[38] Insiden Berdarah

456 24 0
                                    

"Tuan, kita langsung ke hotel atau ke tempat lain terlebih dahulu?"

Seorang pria dengan kemeja formal yang terduduk hening di kursi belakang sebuah mobil mewah nampak berpikir sejenak. Ia menatap layar ponselnya yang menampilkan foto seorang anak laki-laki manis di sebuah gerbang Taman Kanak-kanak Mentari. Bibirnya tertarik begitu menyadari paras anak itu mengingatkannya pada wajah seorang perempuan. Foto ini jugalah yang membuatnya rela mencari keberangkatan tercepat dari Kanada-Indonesia. Ia tidak peduli fakta bahwa tubuhnya baru saja tiba pagi ini, yang ia inginkan hanyalah segera bertemu dengan sosok kecil di foto tersebut.

Ibu jarinya sontak menggeser layar untuk membaca informasi lain yang dikirimkan oleh anak buahnya.

"Antarkan aku ke Taman Kanak-kanak Mentari. Kau tahu'kan?"

Supir di depannya mengangguk paham, "Baik, Tuan."

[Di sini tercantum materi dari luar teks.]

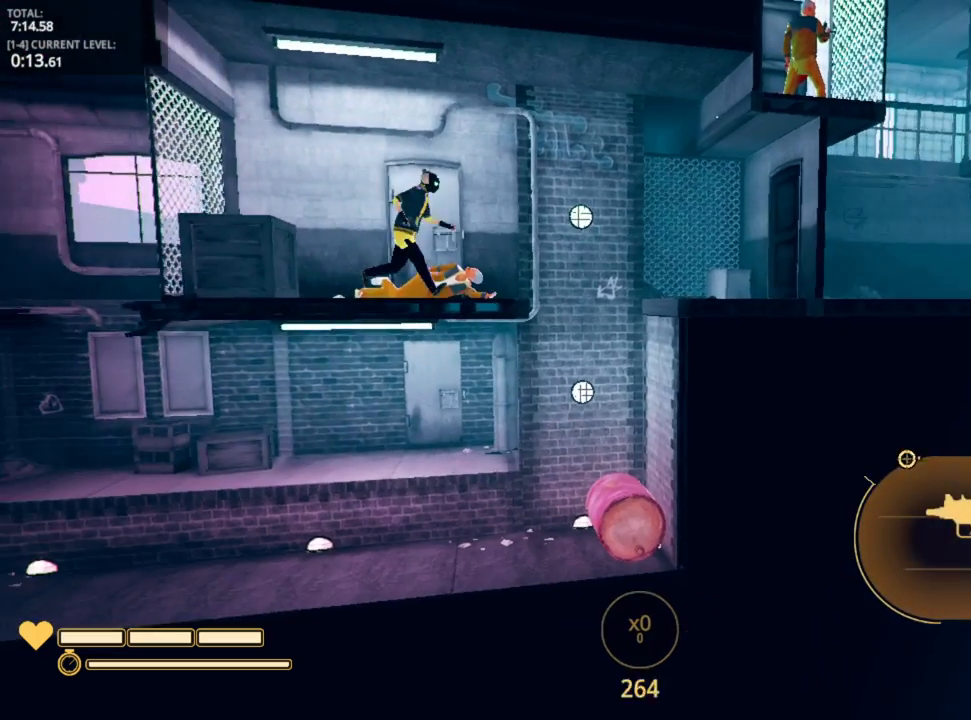
{"keys": ["d", "space"], "mouse": [], "mouse_move": "still", "events": [[117, "space", "down"]]}
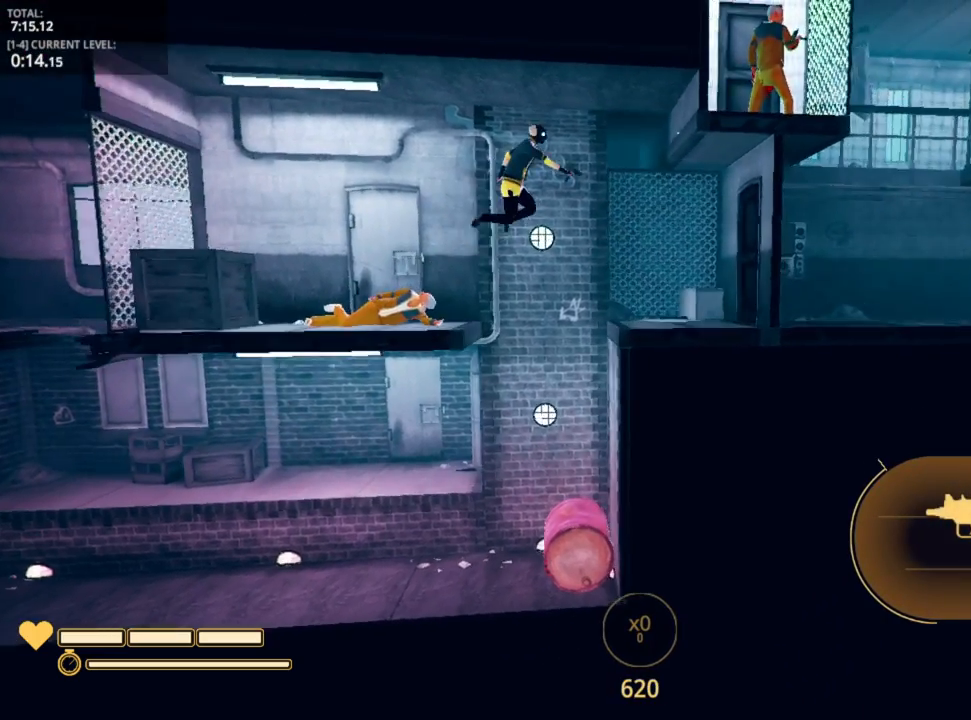
{"keys": ["d"], "mouse": [], "mouse_move": "up-right", "events": [[150, "space", "up"], [200, "2", "down"], [333, "2", "up"]]}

Tanpa bisa dicegah raut wajahnya yang kerap menampilkan raut dingin itu kini sedikit cerah, jantungnya berdetak tak sabar untuk bertemu buah hatinya yang telah lama ia lupakan.

*

Sementara di sisi lain, Arvie tengah melamun seraya mengelap meja café dengan kanebo di tangan. Tak bisa dipungkiri, ia kecewa pada jawaban Maura beberapa waktu lalu. Apa mungkin ia terlalu memaksakan diri? Sebab, hanya karena jawaban itu, semangat menggebu dalam dirinya langsung padam begitu saja.

Tapi Arvie yakin, akan ada kesempatan bagi mereka berdua untuk bersama. Lagipula ia sudah berjanji.

"Vie, bisa tolong bantu di sini sebentar?"

Mendengar seruan dari arah kasir, Arvie lantas bergegas pergi dengan tergesa. Antrean café hari ini memadat, dan sialnya beberapa karyawan absen secara bersamaan.

Arvie memberikan beberapa lembar kembalian pada seorang pengunjung seraya melirik jam di dinding. Sial, ia bisa terlambat menjemput Stev! Dirinya sungguh tidak masalah jika harus bekerja ekstra, asalkan bocil maniak minion itu baik-baik saja atau dalam artian tidak hilang kembali.

"Vie, istirahatlah. Pengunjung café sudah tinggal sedikit aku bisa menghandlenya," ucap seorang pegawai pria setelah sebelumnya menepuk pundaknya akrab.

Arvie memandangnya penuh suka cita, tanpa pikir dua kali ia lantas berlari keluar café menghiraukan seruan manajer mengenai penampilannya yang masih dibalut seragam kerja. Sambil mengendarai motornya dengan sedikit kebut-kebutan, Arvie pun sampai di Taman Kanak-kanak Mentari yang nampak masih dipenuhi oleh beberapa manusia.

Syukurlah, rupanya kelas Stev hari ini diperpanjang hingga pukul dua siang karena adanya perayaan ulang tahun salah seorang anak.

Arvie lantas membuka ponselnya lalu seperti biasa mengabari Maura mengenai Stev yang dijemputnya hari ini.

Kring! Kring!

Bel nyaring berbunyi menandakan kepulangan beberapa anak balita dari dalam bangunan warna-warni tersebut. Arvie sontak memasukkan ponselnya kembali ke dalam saku celana sambil kedua mata elangnya terus menelisik tiap wajah anak-anak yang berhamburan keluar.

"Pipi!"

Grep!

Stev menghambur memeluk betis Arvie erat, anak itu tersenyum lebar hingga menampilkan deretan gigi susunya yang rapi. Arvie membungkuk lalu membetulkan letak rambut Stev yang lengket oleh keringat.

"Bagaimana seru belajarnya?" tanya pria itu seraya menggenggam tangan Stev erat menuju motornya. Arvie tidak tahu bahwa kini ia menjadi bahan tatapan dari beberapa orang yang menyinyir pakaiannya saat ini. Tak terkecuali seorang pria gagah yang mengintipnya tajam dari balik kaca jendela mobil yang terbuka.